A lot of folks are slamming Texas Sen. Ted Cruz (R) as a self-aggrandizing politician who stole the spotlight and set the Republicans on a course for ruin. But this is a ridiculous criticism that is easily debunked.

First, it is worth asking, "As opposed to what?" Isn't it a tautology to say that politicians are self-aggrandizing people who want the spotlight? This criticism is a bit like asking why a dog licks their testicles. The answer is: because they can.

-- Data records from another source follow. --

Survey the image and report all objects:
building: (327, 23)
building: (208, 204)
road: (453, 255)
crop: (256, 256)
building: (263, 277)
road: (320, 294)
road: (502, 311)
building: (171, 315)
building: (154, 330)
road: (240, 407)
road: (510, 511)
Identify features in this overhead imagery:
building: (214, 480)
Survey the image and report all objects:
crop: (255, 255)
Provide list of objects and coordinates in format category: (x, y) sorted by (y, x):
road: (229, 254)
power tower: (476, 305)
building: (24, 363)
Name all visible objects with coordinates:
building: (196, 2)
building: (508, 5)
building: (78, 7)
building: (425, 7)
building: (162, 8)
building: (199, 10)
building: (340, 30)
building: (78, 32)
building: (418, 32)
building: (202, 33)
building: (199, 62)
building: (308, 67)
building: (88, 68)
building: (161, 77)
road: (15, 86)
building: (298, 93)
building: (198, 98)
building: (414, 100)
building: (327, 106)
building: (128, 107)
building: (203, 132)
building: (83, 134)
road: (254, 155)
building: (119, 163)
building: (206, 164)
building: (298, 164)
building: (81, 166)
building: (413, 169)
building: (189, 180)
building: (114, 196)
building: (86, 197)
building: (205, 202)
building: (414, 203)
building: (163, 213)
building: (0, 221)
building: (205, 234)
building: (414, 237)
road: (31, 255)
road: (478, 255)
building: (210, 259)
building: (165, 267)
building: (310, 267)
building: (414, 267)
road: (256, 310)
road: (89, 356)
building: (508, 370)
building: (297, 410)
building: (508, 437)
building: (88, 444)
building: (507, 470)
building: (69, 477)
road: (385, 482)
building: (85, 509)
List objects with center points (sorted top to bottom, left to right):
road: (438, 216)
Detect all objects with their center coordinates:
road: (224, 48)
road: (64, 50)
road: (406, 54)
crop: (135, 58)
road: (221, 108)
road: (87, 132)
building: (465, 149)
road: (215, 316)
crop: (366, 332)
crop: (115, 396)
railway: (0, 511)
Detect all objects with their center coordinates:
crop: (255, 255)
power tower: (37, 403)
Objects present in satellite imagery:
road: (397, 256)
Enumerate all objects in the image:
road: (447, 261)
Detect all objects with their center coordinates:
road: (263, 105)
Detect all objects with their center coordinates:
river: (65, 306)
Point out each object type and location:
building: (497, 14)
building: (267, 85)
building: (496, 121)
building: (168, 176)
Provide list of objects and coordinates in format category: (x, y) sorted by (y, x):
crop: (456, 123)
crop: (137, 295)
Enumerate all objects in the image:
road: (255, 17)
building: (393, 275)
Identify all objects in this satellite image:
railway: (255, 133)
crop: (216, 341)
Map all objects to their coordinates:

Secondly, it is the center of the criticism to say that Cruz was on a fool's errand and that his strategy did not really have an end game and therefore he was wrong to fight at all. But this isn't a legitimate critique at all. Are people trying to say that Washington's army in New York knew that a victory was certain six years later? Or that the Russians were certain within a reasonable doubt that throwing bodies into the breach at Stalingrad would be a successful tactic? Or that the Jobs that the Newton mobile strategy was a winner? Each of those were stunning losses on the way to eventual victories. But obviously the eventual victory never would have been achieved had the protagonists not had the courage to act at all.

Next, the criticism of Cruz, and by extension the Republicans, that the government shutdown on the back of Obamacare is a fight that is not winnable. Well, if past results are any indication of the future, that is certainly true, since it has been true for five years now and the House has never picked any other fight against Obamacare using the power of the purse. Put another way, the heart of this criticism is simply that the Democrats outmaneuvered the GOP at every turn in passing Obamacare, winning every battle through some combination of parliamentary tactics and sheer gumption, and now the Republicans can only win a victory by fighting back in kind. One presumes that had Cruz found some hidden Senate rule that overrides a cloture vote as opposed to speaking for a day, he would be applauded.

This line of criticism is silly...

Was Washington breaking the rules by crossing the Delaware and attacking Trenton? Was a minor victory like Trenton worth the risk of losing his army to the freezing waters of the river? Sometimes fights are about more than simple material advantage.

At any rate, the totality of the criticism of Cruz seems merely to be a criticism of the incompetence and parliamentary ineptitude of Republicans by other means. In this light, it's not really important whether Cruz is worthy of any of these criticisms, but that he planted the flag on a hill where the battle lines are well defined and that most Americans are on his side. One appreciates that his act, with so many political ramifications, at least served to start a fight that so many Americans are ready to have, away from the darkened Congressional back rooms. Whether Cruz did that with calculation or by happy accident, it is time that Republicans follow him, and the American people, into the breach.